Back then, nobody bothered to tell us why the standard deviation was significant. Later in engineering, someone (wrongly) told us that you square the deviations so that you can account for negative numbers (if that were true, the MAD would be equally serviceable). A few years later, learning statistics at business school, we were told (rightly this time) that the standard deviation was significant because it doubly penalized outliers. A few days later, we learnt hypothesis testing, which used the bell curve. “Two standard deviations includes 95% of the data”, we learnt, and blindly applied to all data sets – problems we encountered in examinations only dealt with data sets that were actually normally distributed. It was much later that we figured that the number six in “six sigma” was literally pulled out of thin air, as a dedication to Sigma Six, a precursor of Pink Floyd.

Somewhere along the way, we learnt that the specialty of the normal distribution is that it can be uniquely described by mean and standard deviation. One look at the formula for its PDF tells you why it is so:

Most introductory stats lessons are taught from the point of view of using stats to do science. In the natural world, and in science, a lot of things are normally distributed (hence it is the “normal” distribution). Thus, learning statistics using the normal distribution as a framework is helpful if you seek to use it to do science. The problem arises, however, if you assume that everything is normally distributed, as a lot of people do when they learn deep statistics using the normal distribution.

When you step outside the realms of natural science, however, you are in trouble if you were to blindly use the standard deviation, and consequently, the normal distribution. For in such realms, the normal distribution is seldom normal. Take, for example, stock markets. Most popular financial models assume that the movement of the stock price is either normal or log-normal (the famous Black-Scholes equation uses the latter assumption). In certain regimes, they might be reasonable assumptions, but pretty much anyone who has reasonably followed the markets knows that stock price movements have “fat tails”, and thus the lognormal assumption is not a great example.

At least the stock price movement looks somewhat normal (apart from the fat tails). What if you are doing some social science research and are looking at, for example, data on people’s incomes?

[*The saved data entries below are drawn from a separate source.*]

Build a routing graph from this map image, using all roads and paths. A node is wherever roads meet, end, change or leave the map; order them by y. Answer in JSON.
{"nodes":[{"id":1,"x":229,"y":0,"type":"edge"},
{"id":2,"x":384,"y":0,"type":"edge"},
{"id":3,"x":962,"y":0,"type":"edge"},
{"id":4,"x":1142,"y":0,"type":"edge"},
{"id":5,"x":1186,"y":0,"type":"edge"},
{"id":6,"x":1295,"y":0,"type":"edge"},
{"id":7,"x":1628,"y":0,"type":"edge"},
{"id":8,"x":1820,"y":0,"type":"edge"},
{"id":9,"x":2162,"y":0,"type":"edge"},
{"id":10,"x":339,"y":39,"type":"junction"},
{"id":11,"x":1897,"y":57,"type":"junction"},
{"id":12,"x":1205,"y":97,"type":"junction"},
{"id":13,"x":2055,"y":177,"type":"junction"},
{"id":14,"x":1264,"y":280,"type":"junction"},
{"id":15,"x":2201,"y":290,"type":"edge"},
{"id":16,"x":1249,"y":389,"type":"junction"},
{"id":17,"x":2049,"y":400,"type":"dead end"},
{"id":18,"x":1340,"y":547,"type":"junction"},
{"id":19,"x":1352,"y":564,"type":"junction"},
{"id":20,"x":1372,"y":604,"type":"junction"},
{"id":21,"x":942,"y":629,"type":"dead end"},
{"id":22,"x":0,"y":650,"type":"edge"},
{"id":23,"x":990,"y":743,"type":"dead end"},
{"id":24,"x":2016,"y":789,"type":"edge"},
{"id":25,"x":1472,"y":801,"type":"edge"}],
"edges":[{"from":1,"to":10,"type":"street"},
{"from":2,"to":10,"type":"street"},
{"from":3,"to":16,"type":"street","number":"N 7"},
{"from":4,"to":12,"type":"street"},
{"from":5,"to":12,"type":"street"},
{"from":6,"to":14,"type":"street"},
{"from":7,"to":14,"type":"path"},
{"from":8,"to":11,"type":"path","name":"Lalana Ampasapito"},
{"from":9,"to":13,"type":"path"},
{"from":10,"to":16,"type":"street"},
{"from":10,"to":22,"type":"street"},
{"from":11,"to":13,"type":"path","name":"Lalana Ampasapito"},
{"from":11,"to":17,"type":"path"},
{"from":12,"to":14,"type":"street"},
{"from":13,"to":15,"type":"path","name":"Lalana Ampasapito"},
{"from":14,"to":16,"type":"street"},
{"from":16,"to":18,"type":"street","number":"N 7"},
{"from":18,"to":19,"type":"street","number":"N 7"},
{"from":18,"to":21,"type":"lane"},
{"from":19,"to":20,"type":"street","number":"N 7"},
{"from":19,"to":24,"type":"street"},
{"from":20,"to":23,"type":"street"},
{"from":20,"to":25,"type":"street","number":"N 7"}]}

Do you think it makes sense at all to define standard deviation for income of a sample of people? Going further, do you think it makes sense at all to compare the dispersion in incomes across two populations by measuring the standard deviations of incomes in each?

I was once talking to an organization which was trying to measure and influence salesperson efficiency. In order to do this, again, they were looking at mean and standard deviation. Given that the sales of one salesperson can be an order of magnitude greater than that of another (given the nature of their product), this made absolutely no sense!

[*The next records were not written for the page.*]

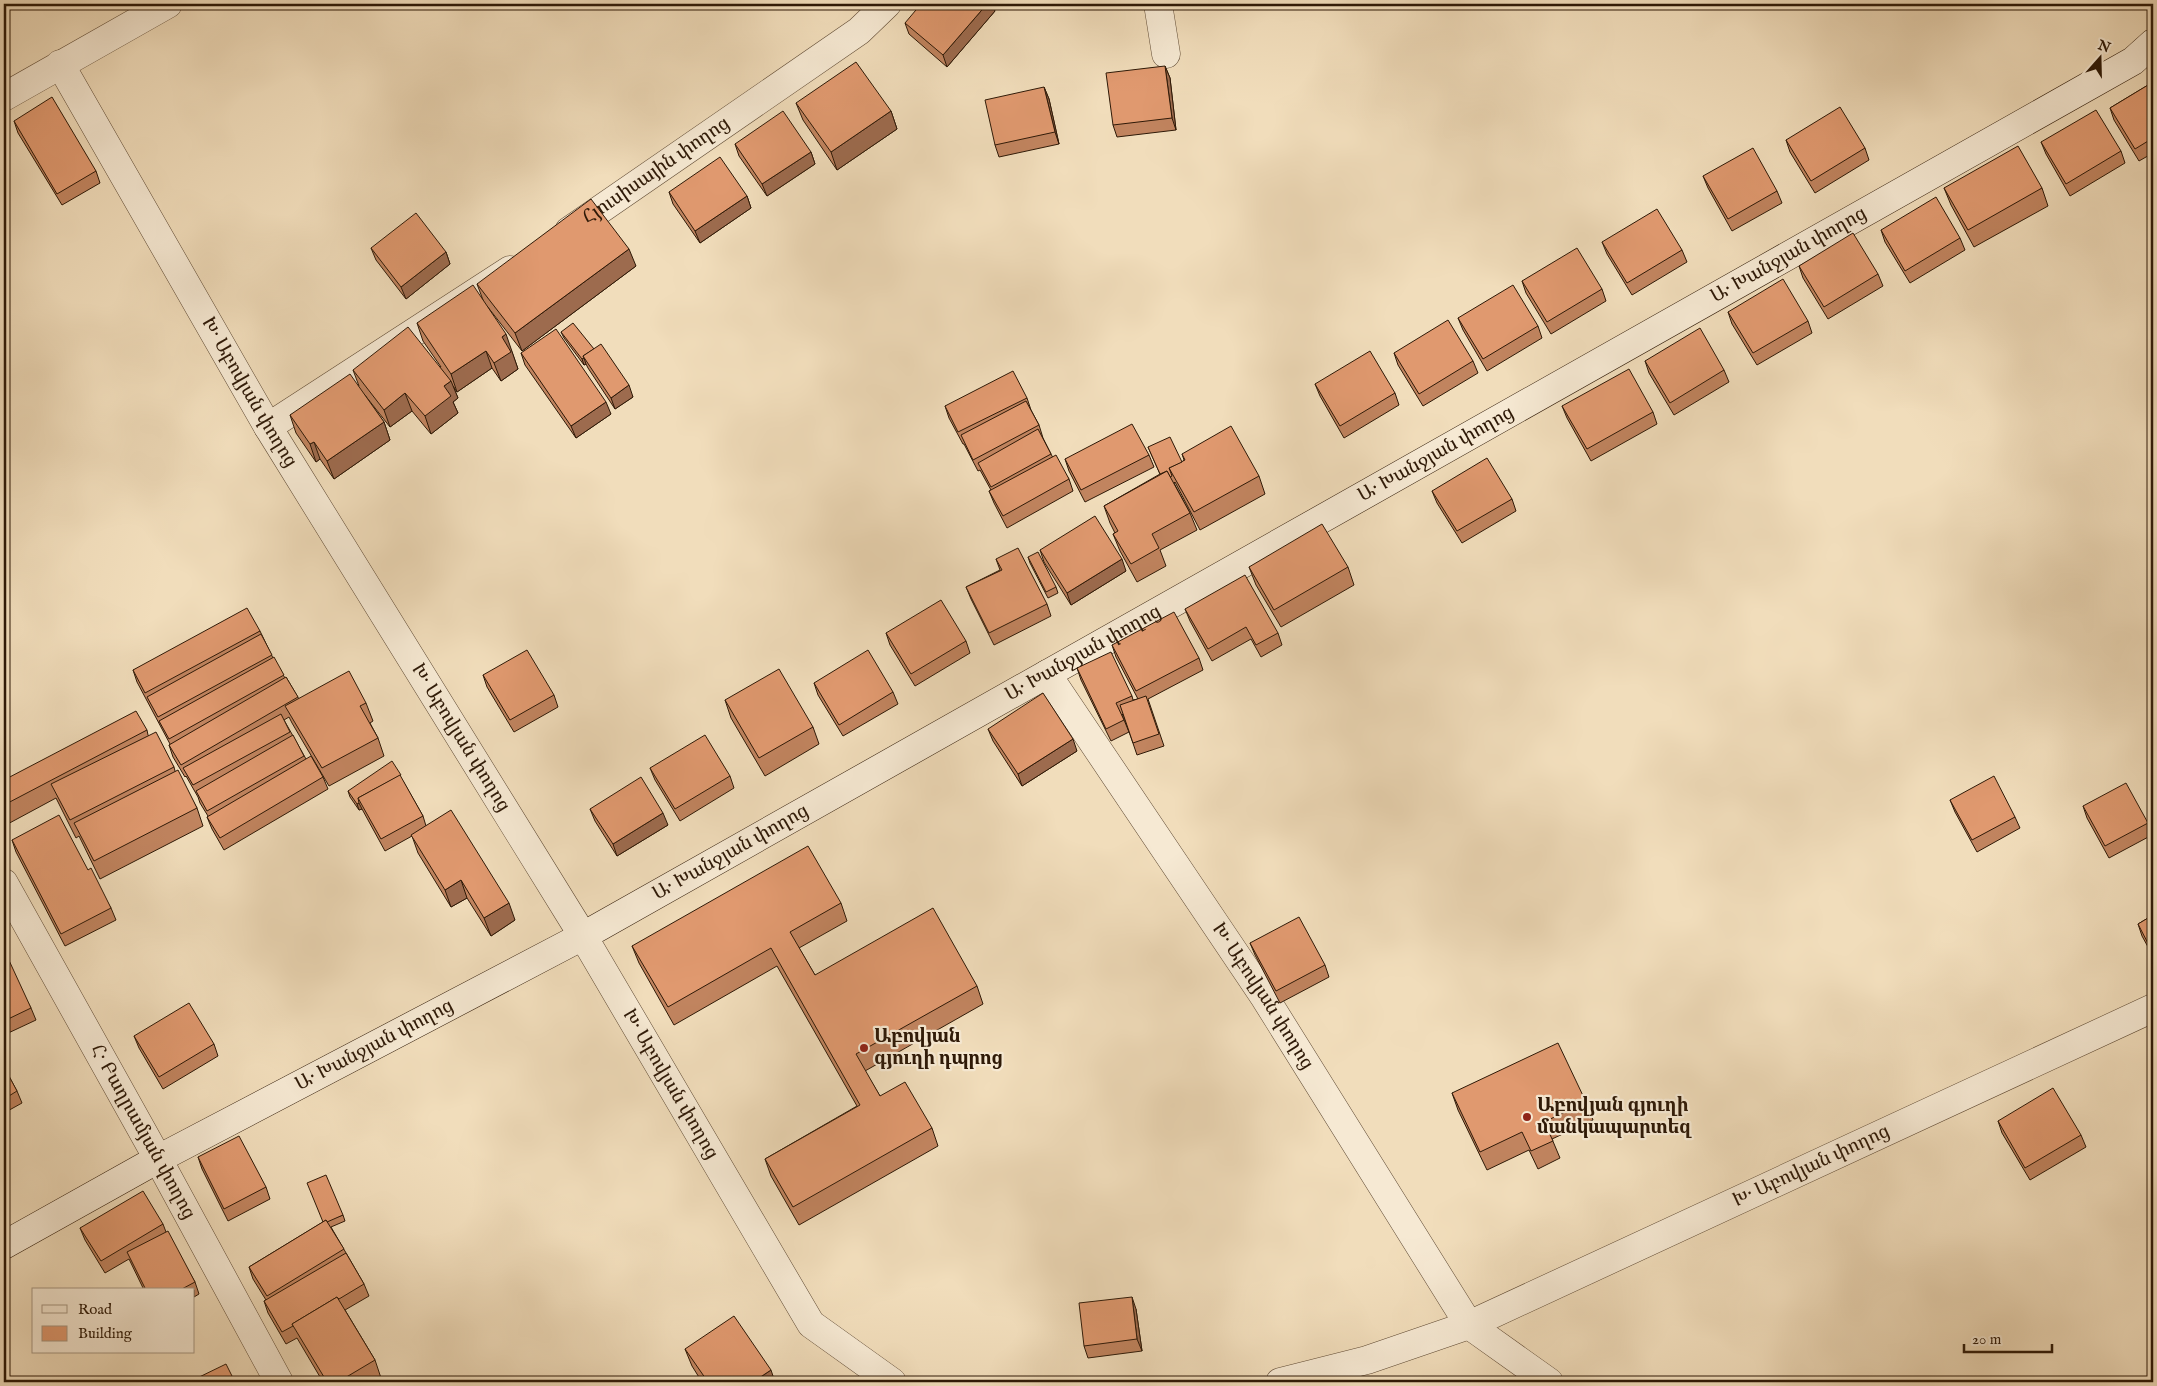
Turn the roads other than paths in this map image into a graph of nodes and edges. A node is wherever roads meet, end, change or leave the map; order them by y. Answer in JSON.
{"nodes":[{"id":1,"x":168,"y":4,"type":"edge"},
{"id":2,"x":887,"y":4,"type":"edge"},
{"id":3,"x":1158,"y":4,"type":"edge"},
{"id":4,"x":2153,"y":43,"type":"edge"},
{"id":5,"x":1166,"y":54,"type":"dead end"},
{"id":6,"x":60,"y":64,"type":"junction"},
{"id":7,"x":4,"y":97,"type":"edge"},
{"id":8,"x":268,"y":427,"type":"junction"},
{"id":9,"x":1047,"y":674,"type":"junction"},
{"id":10,"x":4,"y":883,"type":"edge"},
{"id":11,"x":583,"y":936,"type":"junction"},
{"id":12,"x":2153,"y":1008,"type":"edge"},
{"id":13,"x":158,"y":1159,"type":"junction"},
{"id":14,"x":4,"y":1245,"type":"edge"},
{"id":15,"x":1468,"y":1325,"type":"junction"},
{"id":16,"x":279,"y":1382,"type":"edge"},
{"id":17,"x":892,"y":1382,"type":"edge"},
{"id":18,"x":1280,"y":1382,"type":"edge"},
{"id":19,"x":1549,"y":1382,"type":"edge"}],
"edges":[{"from":1,"to":6,"type":"street"},
{"from":2,"to":8,"type":"street","name":"Հյուսիսային փողոց"},
{"from":3,"to":5,"type":"street"},
{"from":4,"to":9,"type":"street","name":"Ա․ Խանջյան փողոց"},
{"from":6,"to":7,"type":"street"},
{"from":6,"to":8,"type":"street","name":"Խ․ Աբովյան փողոց"},
{"from":8,"to":11,"type":"street","name":"Խ․ Աբովյան փողոց"},
{"from":9,"to":11,"type":"street","name":"Ա․ Խանջյան փողոց"},
{"from":9,"to":15,"type":"street","name":"Խ․ Աբովյան փողոց"},
{"from":10,"to":13,"type":"street","name":"Հ․ Բաղրամյան փողոց"},
{"from":11,"to":13,"type":"street","name":"Ա․ Խանջյան փողոց"},
{"from":11,"to":17,"type":"street","name":"Խ․ Աբովյան փողոց"},
{"from":12,"to":15,"type":"street","name":"Խ․ Աբովյան փողոց"},
{"from":13,"to":14,"type":"street","name":"Ա․ Խանջյան փողոց"},
{"from":13,"to":16,"type":"street","name":"Հ․ Բաղրամյան փողոց"},
{"from":15,"to":18,"type":"street","name":"Խ․ Աբովյան փողոց"},
{"from":15,"to":19,"type":"street","name":"Խ․ Աբովյան փողոց"}]}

The problem with the emphasis on standard deviation in our education means that most people know one way to measure dispersion. When you know one method to measure something, you are likely to apply it irrespective of whether it is the appropriate method to use given the circumstances. It leads to the proverbial hammer-nail problem.

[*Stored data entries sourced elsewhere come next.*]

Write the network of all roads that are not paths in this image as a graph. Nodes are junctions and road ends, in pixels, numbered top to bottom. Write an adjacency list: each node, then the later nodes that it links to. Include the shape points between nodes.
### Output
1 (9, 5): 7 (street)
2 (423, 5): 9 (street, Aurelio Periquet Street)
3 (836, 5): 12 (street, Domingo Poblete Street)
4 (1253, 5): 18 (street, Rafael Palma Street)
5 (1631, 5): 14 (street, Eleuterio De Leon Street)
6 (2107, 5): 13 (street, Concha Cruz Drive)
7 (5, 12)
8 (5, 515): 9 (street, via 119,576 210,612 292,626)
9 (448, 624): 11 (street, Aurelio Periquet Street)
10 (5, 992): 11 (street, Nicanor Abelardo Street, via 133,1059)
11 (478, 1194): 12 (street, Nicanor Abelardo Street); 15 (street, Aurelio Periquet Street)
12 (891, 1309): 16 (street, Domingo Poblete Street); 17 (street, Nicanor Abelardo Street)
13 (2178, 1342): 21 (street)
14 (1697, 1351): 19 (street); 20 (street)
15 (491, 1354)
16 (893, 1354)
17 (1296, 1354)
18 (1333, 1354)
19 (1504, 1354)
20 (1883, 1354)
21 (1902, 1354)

What we need to understand is that the standard deviation makes sense only for some kinds of data. Yes, it is mathematically defined for any set of numbers, but it makes physical sense only when the data is approximately normally distributed. When data doesn’t fit such a distribution (and more often than not it doesn’t), the standard deviation makes little sense!

For those that noticed, the title of this post is a dedication to Tyler Cowen’s recent book.